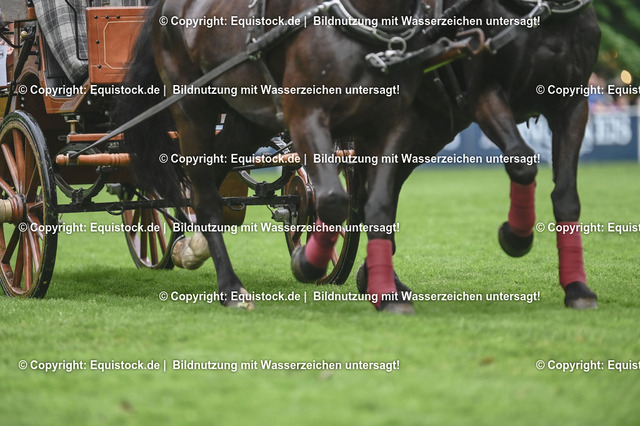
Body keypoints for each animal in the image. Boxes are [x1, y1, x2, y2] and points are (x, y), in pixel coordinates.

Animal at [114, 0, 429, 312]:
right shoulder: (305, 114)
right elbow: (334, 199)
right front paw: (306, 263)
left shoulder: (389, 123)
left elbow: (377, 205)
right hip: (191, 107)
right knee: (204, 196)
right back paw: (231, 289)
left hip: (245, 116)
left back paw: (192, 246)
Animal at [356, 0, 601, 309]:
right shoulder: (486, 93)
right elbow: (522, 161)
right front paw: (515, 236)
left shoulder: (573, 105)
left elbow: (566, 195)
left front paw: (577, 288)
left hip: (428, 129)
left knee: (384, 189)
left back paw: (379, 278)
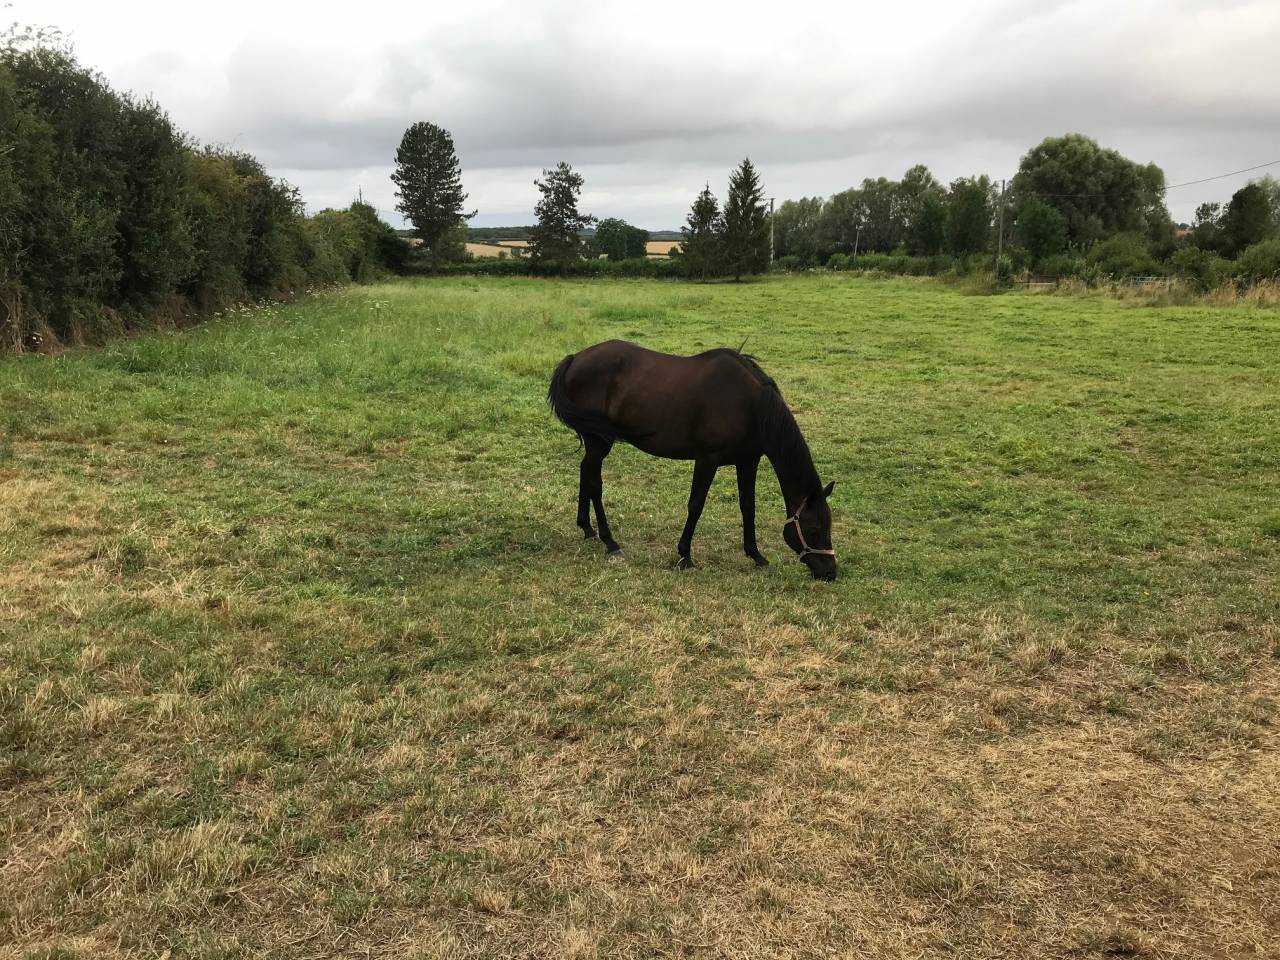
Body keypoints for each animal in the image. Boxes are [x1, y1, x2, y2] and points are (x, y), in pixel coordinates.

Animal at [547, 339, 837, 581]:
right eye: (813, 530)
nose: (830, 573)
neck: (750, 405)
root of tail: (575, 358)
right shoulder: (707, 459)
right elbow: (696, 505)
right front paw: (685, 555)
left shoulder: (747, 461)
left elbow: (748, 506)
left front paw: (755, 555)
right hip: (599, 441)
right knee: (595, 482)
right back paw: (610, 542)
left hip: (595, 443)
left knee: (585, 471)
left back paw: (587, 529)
────────────────
Pull every line containing the word "knee" out of the entries above.

EXERCISE RESULT -
right knee: (204, 196)
left knee: (384, 189)
right knee: (595, 482)
left knee: (585, 471)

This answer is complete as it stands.